Everything else—rating, runtime, full soundtrack, festival plans—remains under wraps. Expect more footage as awards season trailers start to crowd feeds later this year. For now, the teaser’s message is simple: this Wuthering Heights will sweat, shiver, and hurt. If you want gentle, pick another moor.

Why the moors still grip us

Why the moors still grip us

Part of the reason this story keeps getting remade is that it refuses to resolve cleanly. Love doesn’t redeem; it corrodes. Class doesn’t soften; it hardens. Family is the wound and the bandage—and the bandage never sticks. That messy mix maps well onto modern audiences who are comfortable with protagonists who aren’t role models.

There’s also the way Brontë built weather into psychology. The landscape acts like a character, which is perfect for cinema. Shots of wind flattening grass, mud climbing up a hem, a house rattling as if it resents its occupants—these are simple images with big emotional range. The teaser leans on that grammar. The physical world keeps pushing the lovers toward extremes.

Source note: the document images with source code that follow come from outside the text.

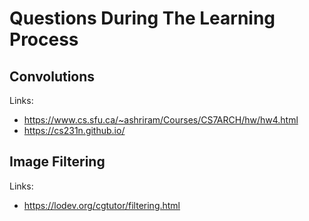 # Questions During The Learning Process
## Convolutions
Links:
- https://www.cs.sfu.ca/~ashriram/Courses/CS7ARCH/hw/hw4.html
- https://cs231n.github.io/

## Image Filtering
Links:
- https://lodev.org/cgtutor/filtering.html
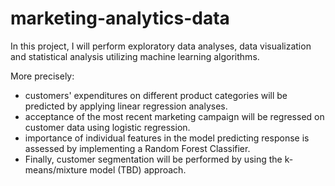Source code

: # marketing-analytics-data
In this project, I will perform exploratory data analyses, data visualization and statistical analysis utilizing machine learning algorithms. 

More precisely:
- customers' expenditures on different product categories will be predicted by applying linear regression analyses. 
- acceptance of the most recent marketing campaign will be regressed on customer data using logistic regression.
- importance of individual features in the model predicting response is assessed by implementing a Random Forest Classifier.
- Finally, customer segmentation will be performed by using the k-means/mixture model (TBD) approach.
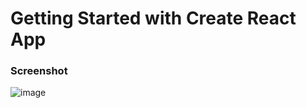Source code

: # Getting Started with Create React App

### Screenshot

![image](https://github.com/abhinavyadav1806/section4_componentbasics/assets/65406693/c3a9b3a8-9db8-465c-aa94-00f8ad13b79a)
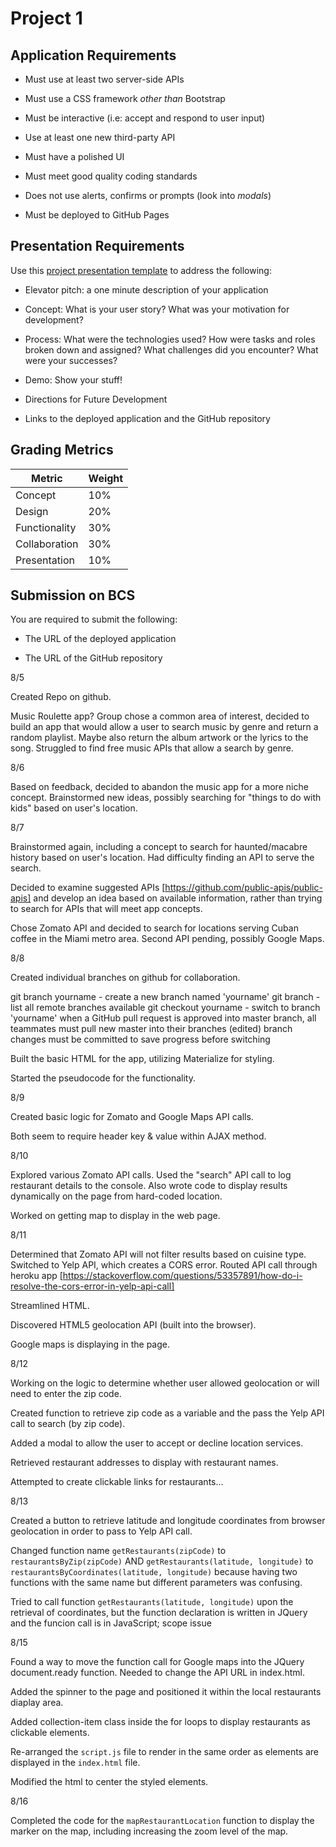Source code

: # Project 1

## Application Requirements

* Must use at least two server-side APIs

* Must use a CSS framework _other than_ Bootstrap

* Must be interactive (i.e: accept and respond to user input)

* Use at least one new third-party API

* Must have a polished UI

* Must meet good quality coding standards

* Does not use alerts, confirms or prompts (look into _modals_)

* Must be deployed to GitHub Pages


## Presentation Requirements

Use this [project presentation template](https://docs.google.com/presentation/d/1_u8TKy5zW5UlrVQVnyDEZ0unGI2tjQPDEpA0FNuBKAw/edit?usp=sharing) to address the following: 

* Elevator pitch: a one minute description of your application

* Concept: What is your user story? What was your motivation for development?

* Process: What were the technologies used? How were tasks and roles broken down and assigned? What challenges did you encounter? What were your successes?

* Demo: Show your stuff!

* Directions for Future Development

* Links to the deployed application and the GitHub repository


## Grading Metrics 

| Metric        | Weight | 
| ---           | ---    |
| Concept       | 10%    |
| Design        | 20%    |
| Functionality | 30%    |
| Collaboration | 30%    |
| Presentation  | 10%    |


## Submission on BCS

You are required to submit the following:

* The URL of the deployed application

* The URL of the GitHub repository

8/5

Created Repo on github.

Music Roulette app?  Group chose a common area of interest, decided to build an app that would allow a user to search music by genre and return a random playlist.  Maybe also return the album artwork or the lyrics to the song.  Struggled to find free music APIs that allow a search by genre.

8/6

Based on feedback, decided to abandon the music app for a more niche concept. Brainstormed new ideas, possibly searching for "things to do with kids" based on user's location.

8/7

Brainstormed again, including a concept to search for haunted/macabre history based on user's location.  Had difficulty finding an API to serve the search.

Decided to examine suggested APIs [https://github.com/public-apis/public-apis] and develop an idea based on available information, rather than trying to search for APIs that will meet app concepts.

Chose Zomato API and decided to search for locations serving Cuban coffee in the Miami metro area.  Second API pending, possibly Google Maps.

8/8  

Created individual branches on github for collaboration.

git branch yourname - create a new branch named 'yourname'
git branch - list all remote branches available
git checkout yourname  - switch to branch 'yourname'
when a GitHub pull request is approved into master branch, all teammates must pull new master into their branches (edited) 
branch changes must be committed to save progress before switching

Built the basic HTML for the app, utilizing Materialize for styling.

Started the pseudocode for the functionality.

8/9

Created basic logic for Zomato and Google Maps API calls.

Both seem to require header key & value within AJAX method.

8/10

Explored various Zomato API calls.  Used the "search" API call to log restaurant details to the console.  Also wrote code to display results dynamically on the page from hard-coded location.

Worked on getting map to display in the web page.

8/11

Determined that Zomato API will not filter results based on cuisine type.  Switched to Yelp API, which creates a CORS error.  Routed API call through heroku app [https://stackoverflow.com/questions/53357891/how-do-i-resolve-the-cors-error-in-yelp-api-call]

Streamlined HTML.

Discovered HTML5 geolocation API (built into the browser).

Google maps is displaying in the page.

8/12

Working on the logic to determine whether user allowed geolocation or will need to enter the zip code.

Created function to retrieve zip code as a variable and the pass the Yelp API call to search (by zip code).

Added a modal to allow the user to accept or decline location services.

Retrieved restaurant addresses to display with restaurant names.

Attempted to create clickable links for restaurants...

8/13

Created a button to retrieve latitude and longitude coordinates from browser geolocation in order to pass to Yelp API call.

Changed function name `getRestaurants(zipCode)` to `restaurantsByZip(zipCode)` 
AND `getRestaurants(latitude, longitude)` to `restaurantsByCoordinates(latitude, longitude)`
because having two functions with the same name but different parameters was confusing.

Tried to call function `getRestaurants(latitude, longitude)` upon the retrieval of coordinates, but the function declaration is written in JQuery and the funcion call is in JavaScript; scope issue 

8/15

Found a way to move the function call for Google maps into the JQuery document.ready function.  Needed to change the API URL in index.html.

Added the spinner to the page and positioned it within the local restaurants diaplay area.

Added collection-item class inside the for loops to display restaurants as clickable elements.

Re-arranged the `script.js` file to render in the same order as elements are displayed in the `index.html` file.

Modified the html to center the styled elements.

8/16

Completed the code for the `mapRestaurantLocation` function to display the marker on the map, 
including increasing the zoom level of the map.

For Emerald Fennell, this is a chance to braid her interests—desire, status, punishment—into a story audiences already know. For Margot Robbie and Jacob Elordi, it’s an opportunity to play attraction as a trap rather than a reward. And for Warner Bros., it’s a test: can a ferocious literary classic, told with bite and sex and a knowingly modern camera, own a weekend built for roses and prix fixe menus?